We acknowledge some limitations to our study. First, the results should be evaluated further in a larger multicenter breast cancer patient population with long-term follow-up. Second, the intrinsic molecular mechanisms involved merit further exploration. Further, the relationships and additional values of these molecules expressed on tumor cells with other molecules expressed in the tumor microenvironment (displays dynamic interactions with tumor for continued tumor growth and progression) should be further investigated. Recently, we have undertaken a comprehensive molecular characterization in the tumor microenvironment45 and studied the complex dynamic interactions between tumor tissue and the microenvironment using QD-based multicolor imaging,46,47 providing new perspectives in understanding the biological behavior of tumors and potentially enabling more accurate tumor assessment for personalized decision-making. Therefore, the relationships between molecules and intrinsic mechanisms in tumor cells (like HER2, the estrogen and progesterone receptors, and EGFR) and in the tumor microenvironment (eg, the proteolytic enzyme matrix metallopeptidase 9, type IV collagen, and chemokine ligand 5) will be evaluated further in future research (Figure 1).

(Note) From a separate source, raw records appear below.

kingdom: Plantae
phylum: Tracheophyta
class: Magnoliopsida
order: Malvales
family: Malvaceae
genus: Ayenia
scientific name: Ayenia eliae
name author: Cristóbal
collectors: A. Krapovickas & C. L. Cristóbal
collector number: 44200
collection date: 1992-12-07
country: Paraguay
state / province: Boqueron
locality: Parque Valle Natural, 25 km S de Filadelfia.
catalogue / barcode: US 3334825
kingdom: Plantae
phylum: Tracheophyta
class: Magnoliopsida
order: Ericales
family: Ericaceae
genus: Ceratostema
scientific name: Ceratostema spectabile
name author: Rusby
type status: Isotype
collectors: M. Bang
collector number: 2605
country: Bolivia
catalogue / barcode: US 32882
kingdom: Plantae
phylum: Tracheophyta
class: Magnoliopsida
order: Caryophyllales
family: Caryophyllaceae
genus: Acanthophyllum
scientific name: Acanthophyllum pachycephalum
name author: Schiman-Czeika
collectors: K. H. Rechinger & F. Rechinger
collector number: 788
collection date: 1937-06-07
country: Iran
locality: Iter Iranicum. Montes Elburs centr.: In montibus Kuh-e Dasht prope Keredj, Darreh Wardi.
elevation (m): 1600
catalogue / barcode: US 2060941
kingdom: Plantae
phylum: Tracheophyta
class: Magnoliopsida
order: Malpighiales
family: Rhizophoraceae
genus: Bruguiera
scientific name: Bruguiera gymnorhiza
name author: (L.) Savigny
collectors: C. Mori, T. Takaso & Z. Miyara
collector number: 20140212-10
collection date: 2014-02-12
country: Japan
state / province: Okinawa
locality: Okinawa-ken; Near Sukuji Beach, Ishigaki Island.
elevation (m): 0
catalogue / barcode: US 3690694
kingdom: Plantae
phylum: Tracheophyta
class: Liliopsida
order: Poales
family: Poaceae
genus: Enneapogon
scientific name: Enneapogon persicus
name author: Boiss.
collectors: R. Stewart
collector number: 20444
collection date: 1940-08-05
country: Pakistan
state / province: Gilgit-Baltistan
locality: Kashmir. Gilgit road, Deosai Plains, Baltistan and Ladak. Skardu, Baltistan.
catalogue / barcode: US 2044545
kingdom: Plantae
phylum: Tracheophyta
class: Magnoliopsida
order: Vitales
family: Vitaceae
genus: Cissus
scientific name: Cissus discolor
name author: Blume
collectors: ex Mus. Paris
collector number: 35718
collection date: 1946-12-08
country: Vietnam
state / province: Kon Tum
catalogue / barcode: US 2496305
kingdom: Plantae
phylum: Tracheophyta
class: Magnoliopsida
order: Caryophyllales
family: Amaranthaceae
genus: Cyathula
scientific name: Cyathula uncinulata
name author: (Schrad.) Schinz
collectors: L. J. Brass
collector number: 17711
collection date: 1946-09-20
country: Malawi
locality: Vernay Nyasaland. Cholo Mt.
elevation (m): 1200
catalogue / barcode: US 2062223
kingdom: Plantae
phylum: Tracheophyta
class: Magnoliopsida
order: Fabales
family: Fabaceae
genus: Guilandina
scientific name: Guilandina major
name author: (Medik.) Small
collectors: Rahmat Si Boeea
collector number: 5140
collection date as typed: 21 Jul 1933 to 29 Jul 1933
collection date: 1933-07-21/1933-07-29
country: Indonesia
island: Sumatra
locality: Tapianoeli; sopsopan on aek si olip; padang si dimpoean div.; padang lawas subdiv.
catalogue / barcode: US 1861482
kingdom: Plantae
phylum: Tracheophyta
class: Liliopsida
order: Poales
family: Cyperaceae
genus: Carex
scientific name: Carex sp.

In summary, we have evaluated further the correlations between quantitative HER2 and the hormone receptors using QD nanotechnology and the additional prognostic value of four further key molecules (the androgen receptor, p53, EGFR, and Ki67). Significant expression of the estrogen and progesterone receptors was indeed one of the molecular profiles in the subtypes identified by quantitative HER2, and vice versa, and further demonstrates the value of quantitative evaluation of HER2 and hormone receptor expression for subtype classification and potential selection of a treatment strategy. Further, quantitative analysis of EGFR by QD nanotechnology could provide discriminative information in addition to HER2 and the hormone receptors, and could be integrated into routine practice to enable more specific prediction of prognosis and appropriate personalized treatment.
Acknowledgments
This research was supported by grants from the National Science Foundation of China (81201196, 81230031), the Fundamental Research Funds for the Central Universities (121004), the Key Scientific Research Project of Hubei Provincial Department of Education (D20126102), the Natural Science Foundation of Hubei Province, People’s Republic of China (301130851, 2011CBD489), and the Research Foundation of Public Health Bureau of Hubei Province (JS-2011018, JX4B19, JX3A14).
Footnotes
Disclosure
The authors report no conflicts of interest in this work.